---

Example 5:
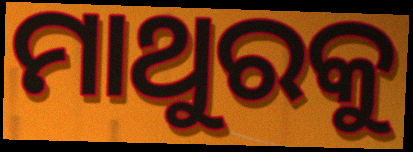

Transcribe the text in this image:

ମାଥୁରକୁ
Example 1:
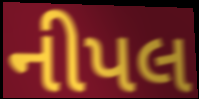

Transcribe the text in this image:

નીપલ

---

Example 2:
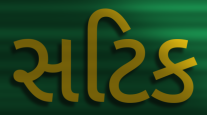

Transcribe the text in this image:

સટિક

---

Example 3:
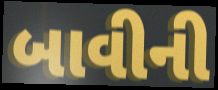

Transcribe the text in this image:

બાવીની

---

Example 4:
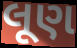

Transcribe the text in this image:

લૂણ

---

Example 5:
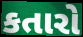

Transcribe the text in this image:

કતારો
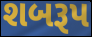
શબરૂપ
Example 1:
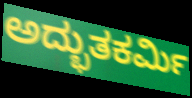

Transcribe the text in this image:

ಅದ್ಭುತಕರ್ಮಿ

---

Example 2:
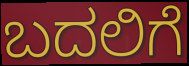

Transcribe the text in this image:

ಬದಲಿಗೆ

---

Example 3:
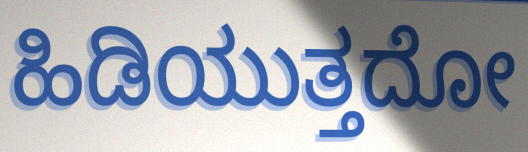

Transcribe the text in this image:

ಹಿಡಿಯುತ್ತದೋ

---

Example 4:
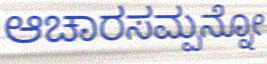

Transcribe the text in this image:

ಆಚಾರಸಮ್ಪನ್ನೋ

══════

Retype the full listing exactly; pictures stay out.

---

Example 5:

Transcribe the text in this image:

ମାଥୁରକୁ
Example 1:

Transcribe the text in this image:

નીપલ

---

Example 2:

Transcribe the text in this image:

સટિક

---

Example 3:

Transcribe the text in this image:

બાવીની

---

Example 4:

Transcribe the text in this image:

લૂણ

---

Example 5:

Transcribe the text in this image:

કતારો
શબરૂપ
Example 1:

Transcribe the text in this image:

ಅದ್ಭುತಕರ್ಮಿ

---

Example 2:

Transcribe the text in this image:

ಬದಲಿಗೆ

---

Example 3:

Transcribe the text in this image:

ಹಿಡಿಯುತ್ತದೋ

---

Example 4:

Transcribe the text in this image:

ಆಚಾರಸಮ್ಪನ್ನೋ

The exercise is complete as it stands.